DIRECTIVE: Starting with the line that contains "Rank the series" and going on through the line that contains "What is the change", both included, convert the records below into a numbered list. Leave out the blank lines.

DATASET EXCERPTS:
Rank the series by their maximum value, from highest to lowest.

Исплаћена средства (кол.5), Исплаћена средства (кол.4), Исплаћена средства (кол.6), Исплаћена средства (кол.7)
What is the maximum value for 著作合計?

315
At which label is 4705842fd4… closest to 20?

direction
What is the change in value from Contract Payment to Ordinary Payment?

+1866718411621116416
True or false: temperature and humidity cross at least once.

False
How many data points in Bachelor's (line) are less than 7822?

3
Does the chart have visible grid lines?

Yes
* * *
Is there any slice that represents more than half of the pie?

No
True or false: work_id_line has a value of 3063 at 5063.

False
...
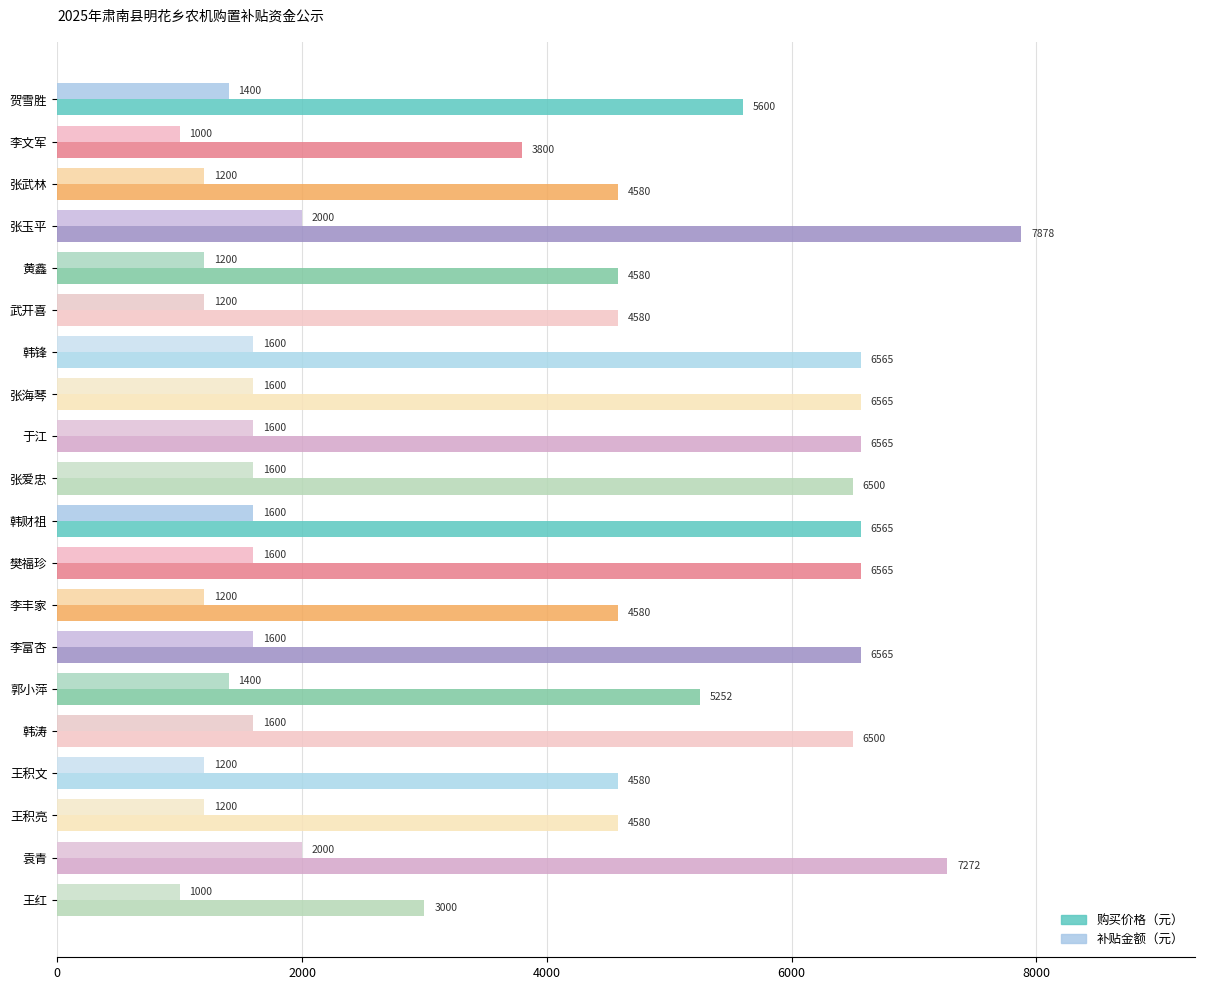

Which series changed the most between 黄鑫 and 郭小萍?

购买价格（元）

ANSWER SECTION:
1. Rank the series by their maximum value, from highest to lowest.
2. Исплаћена средства (кол.5), Исплаћена средства (кол.4), Исплаћена средства (кол.6), Исплаћена средства (кол.7)
3. What is the maximum value for 著作合計?
4. 315
5. At which label is 4705842fd4… closest to 20?
6. direction
7. What is the change in value from Contract Payment to Ordinary Payment?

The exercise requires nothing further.